その日Tさんは遠野市内のとある企業の駐車場で消防団の訓練をしていた。
訓練中にふと不可解なものが宙を漂っているのが目に入った。
それは橙色の炎の玉、すなわち火の玉だった。

「あれ、なんだ?」

そう周囲に声をかけようとした瞬間に、訓練開始の合図があり、それどころではなくなってしまった。

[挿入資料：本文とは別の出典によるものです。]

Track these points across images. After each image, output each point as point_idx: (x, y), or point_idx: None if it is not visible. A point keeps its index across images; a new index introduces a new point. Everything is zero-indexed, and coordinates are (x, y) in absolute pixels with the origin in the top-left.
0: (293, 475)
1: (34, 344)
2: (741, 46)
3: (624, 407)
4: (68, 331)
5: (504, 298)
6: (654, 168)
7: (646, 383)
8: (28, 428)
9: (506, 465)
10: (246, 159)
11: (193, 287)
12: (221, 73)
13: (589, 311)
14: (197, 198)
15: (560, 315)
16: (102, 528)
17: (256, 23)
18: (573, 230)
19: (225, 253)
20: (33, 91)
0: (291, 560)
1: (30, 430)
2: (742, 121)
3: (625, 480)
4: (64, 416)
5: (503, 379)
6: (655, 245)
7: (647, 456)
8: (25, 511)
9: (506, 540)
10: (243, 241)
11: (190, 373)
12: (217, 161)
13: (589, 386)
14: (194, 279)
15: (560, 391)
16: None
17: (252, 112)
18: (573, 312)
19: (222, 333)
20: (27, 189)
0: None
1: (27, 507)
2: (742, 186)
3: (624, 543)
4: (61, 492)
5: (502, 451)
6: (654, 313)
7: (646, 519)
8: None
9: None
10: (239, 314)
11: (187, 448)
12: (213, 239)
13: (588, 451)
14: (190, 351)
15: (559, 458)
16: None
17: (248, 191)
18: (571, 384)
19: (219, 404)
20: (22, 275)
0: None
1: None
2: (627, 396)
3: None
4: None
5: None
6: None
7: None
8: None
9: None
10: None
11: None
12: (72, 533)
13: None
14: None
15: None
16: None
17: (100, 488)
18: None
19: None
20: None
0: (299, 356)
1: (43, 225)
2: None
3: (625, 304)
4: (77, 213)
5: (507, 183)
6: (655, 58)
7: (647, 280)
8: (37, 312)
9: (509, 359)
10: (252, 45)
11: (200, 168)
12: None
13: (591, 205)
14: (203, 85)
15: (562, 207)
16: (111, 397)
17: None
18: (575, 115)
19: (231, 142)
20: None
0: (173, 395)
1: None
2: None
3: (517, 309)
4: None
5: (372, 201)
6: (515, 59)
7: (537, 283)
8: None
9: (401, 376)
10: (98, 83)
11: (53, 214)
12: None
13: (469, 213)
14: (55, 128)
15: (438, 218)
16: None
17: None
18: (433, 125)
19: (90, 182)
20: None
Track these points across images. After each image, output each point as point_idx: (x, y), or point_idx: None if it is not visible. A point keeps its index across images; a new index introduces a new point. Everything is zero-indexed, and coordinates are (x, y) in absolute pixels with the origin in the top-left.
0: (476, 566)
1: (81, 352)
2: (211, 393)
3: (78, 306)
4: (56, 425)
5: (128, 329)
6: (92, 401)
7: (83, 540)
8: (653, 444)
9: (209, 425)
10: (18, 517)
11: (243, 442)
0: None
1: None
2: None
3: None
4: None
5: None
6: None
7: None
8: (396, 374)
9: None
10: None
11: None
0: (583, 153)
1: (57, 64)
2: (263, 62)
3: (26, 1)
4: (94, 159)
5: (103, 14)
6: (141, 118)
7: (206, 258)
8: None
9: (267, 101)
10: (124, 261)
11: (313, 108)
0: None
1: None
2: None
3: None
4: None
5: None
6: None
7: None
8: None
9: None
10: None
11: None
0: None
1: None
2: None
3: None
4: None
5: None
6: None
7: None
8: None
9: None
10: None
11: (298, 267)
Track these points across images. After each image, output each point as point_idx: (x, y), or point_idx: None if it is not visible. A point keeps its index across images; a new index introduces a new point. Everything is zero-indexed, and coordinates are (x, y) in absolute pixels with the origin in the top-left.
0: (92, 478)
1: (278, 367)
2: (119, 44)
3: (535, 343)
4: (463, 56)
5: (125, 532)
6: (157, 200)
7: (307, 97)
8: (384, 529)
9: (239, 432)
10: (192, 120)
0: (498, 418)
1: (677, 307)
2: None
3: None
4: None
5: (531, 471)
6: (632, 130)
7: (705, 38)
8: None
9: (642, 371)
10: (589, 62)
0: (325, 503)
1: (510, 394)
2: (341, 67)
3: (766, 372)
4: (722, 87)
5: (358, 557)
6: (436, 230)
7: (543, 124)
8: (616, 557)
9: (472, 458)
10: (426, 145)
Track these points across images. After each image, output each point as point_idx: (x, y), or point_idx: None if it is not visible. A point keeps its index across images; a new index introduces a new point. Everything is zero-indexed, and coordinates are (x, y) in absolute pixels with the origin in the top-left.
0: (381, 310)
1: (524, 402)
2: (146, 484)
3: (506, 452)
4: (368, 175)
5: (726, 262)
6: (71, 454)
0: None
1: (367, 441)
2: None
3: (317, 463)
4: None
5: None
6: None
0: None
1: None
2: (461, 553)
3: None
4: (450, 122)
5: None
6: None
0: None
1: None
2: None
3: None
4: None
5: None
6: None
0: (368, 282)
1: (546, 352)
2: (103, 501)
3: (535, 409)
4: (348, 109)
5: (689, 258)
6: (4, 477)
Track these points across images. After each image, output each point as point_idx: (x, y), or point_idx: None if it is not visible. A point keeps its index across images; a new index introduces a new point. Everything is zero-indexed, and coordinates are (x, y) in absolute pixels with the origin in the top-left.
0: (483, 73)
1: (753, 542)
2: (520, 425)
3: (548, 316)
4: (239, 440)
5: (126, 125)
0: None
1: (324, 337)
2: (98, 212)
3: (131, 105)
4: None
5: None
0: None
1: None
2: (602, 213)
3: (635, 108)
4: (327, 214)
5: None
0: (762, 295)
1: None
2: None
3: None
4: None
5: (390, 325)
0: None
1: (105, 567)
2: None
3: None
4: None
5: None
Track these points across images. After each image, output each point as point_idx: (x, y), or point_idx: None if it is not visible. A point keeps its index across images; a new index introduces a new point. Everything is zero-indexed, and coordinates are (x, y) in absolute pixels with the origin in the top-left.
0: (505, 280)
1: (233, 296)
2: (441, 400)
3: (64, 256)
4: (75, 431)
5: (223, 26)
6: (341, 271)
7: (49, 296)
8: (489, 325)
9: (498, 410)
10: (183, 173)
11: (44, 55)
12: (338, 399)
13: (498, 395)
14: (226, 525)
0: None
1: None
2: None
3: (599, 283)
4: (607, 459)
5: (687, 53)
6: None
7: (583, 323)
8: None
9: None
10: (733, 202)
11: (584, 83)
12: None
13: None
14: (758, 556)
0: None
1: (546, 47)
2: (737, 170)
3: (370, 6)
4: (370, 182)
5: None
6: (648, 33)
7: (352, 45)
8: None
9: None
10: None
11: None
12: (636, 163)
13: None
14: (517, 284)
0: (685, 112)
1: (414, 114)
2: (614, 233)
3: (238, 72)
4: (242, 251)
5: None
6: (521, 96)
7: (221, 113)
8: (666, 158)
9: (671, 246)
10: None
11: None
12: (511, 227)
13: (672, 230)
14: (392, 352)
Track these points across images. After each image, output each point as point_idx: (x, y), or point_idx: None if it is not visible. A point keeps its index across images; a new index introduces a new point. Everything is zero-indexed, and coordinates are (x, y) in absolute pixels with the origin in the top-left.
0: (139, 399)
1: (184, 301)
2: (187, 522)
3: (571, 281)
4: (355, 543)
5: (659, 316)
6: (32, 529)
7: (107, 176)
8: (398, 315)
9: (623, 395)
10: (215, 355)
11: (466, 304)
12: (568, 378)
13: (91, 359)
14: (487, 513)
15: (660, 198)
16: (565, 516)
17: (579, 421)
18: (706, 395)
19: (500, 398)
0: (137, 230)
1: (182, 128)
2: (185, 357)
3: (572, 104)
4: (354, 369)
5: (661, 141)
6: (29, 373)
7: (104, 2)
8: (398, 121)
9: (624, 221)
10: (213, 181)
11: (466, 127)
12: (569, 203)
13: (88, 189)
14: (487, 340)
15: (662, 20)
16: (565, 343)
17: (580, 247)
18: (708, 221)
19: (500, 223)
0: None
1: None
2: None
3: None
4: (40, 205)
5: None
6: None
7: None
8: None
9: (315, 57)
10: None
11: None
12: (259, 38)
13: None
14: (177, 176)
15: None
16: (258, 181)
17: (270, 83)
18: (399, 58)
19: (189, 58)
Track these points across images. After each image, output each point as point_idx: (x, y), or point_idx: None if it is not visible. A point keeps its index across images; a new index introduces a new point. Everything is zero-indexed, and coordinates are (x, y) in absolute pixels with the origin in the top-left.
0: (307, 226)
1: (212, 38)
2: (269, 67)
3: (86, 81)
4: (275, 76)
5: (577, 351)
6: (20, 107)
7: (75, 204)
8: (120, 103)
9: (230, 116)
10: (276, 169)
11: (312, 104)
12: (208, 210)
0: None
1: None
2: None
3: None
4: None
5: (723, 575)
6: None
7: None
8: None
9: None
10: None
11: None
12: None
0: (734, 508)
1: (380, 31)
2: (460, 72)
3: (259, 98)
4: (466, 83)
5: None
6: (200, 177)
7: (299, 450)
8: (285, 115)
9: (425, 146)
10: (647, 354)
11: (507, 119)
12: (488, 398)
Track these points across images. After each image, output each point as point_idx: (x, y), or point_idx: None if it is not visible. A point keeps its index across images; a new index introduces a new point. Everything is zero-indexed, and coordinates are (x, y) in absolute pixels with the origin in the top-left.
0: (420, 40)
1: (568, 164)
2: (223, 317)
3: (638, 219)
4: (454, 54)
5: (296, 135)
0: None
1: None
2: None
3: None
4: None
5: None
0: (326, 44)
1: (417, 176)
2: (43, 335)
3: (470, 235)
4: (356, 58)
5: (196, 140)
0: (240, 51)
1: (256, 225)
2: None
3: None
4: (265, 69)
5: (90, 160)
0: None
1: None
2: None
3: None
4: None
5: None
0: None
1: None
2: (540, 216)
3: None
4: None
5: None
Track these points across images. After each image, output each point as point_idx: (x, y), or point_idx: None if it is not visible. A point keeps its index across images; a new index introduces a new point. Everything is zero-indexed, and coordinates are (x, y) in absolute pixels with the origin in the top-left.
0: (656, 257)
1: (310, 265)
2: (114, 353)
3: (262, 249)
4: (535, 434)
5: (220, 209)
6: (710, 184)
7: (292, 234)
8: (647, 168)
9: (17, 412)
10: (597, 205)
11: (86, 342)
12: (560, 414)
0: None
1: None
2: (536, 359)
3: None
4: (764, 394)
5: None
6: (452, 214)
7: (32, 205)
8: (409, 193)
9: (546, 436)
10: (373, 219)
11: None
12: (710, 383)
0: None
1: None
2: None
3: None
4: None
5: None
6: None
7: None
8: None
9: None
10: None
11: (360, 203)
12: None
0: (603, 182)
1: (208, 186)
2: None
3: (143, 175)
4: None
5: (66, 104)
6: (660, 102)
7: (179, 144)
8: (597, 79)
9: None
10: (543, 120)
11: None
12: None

訓練が終わってから、仲間に先ほど見たものについて話すと、近くにいた知人一人が全く同じものを見ていたことがわかった。

人魂

見間違いじゃなかった。
あれが人魂というものだったのだろうか。

それから数年が経ちTさんはこの出来事をSNSに投稿した。
すると、遠野市内で同じように人魂を見たことがある人が2~3人ほどコメントしてくれたという。

遠野では人魂目撃談が多いのだろうか。

家の中に浮かぶもの

次に私が人魂の話を聞いたのは 60代の女性Nさんである。

彼女が人魂らしきものを見たのは、家の中だった。

30年ほど前、当時Nさんは幼い娘さんたちと一緒に遠野市内の借家に暮らしていた。
ある日、夜中にトイレに行きたくなり目を覚ました。
トイレで用を済ませ寝室に戻ると、寝室に立てかけてある鏡に不思議なものが写っている。

それは、青白く光る火の玉のようなものだった。

「え?」

そう思って寝室を見渡しても、そのようなものは浮かんでいない。
もう一度鏡を覗くと、やはり部屋の真ん中に青白い火の玉が浮かんでいる。

カーテンは閉まっているし、それらしい光源はない。

Nさんは、ふとその火の玉が浮かんでいる所へ手を伸ばしてみたい衝動に駆られた。
しかし、何かが起きそうで怖くて、布団にくるまり朝が来るのを待ったという。

翌日、Nさんが在宅していると玄関のチャイムが鳴った。
戸を開けると、この家を仲介してくれた人が立っている。

「実は、昨日この家の持ち主が亡くなってね。申し訳ないんだけど、そこの小屋で葬式をあげさせてもらえるかい」

その話を聞いてNさんはハッとした。

昨日私が見た火の玉は、この家の持ち主だったのだ。
本当であれば、この母屋で葬式をあげてほしかったのだけど、私たちが住んでいるせいで隣接した小屋になってしまったことを恨めしく思っているのだろう。

そう考え、ゾッとしたそうである。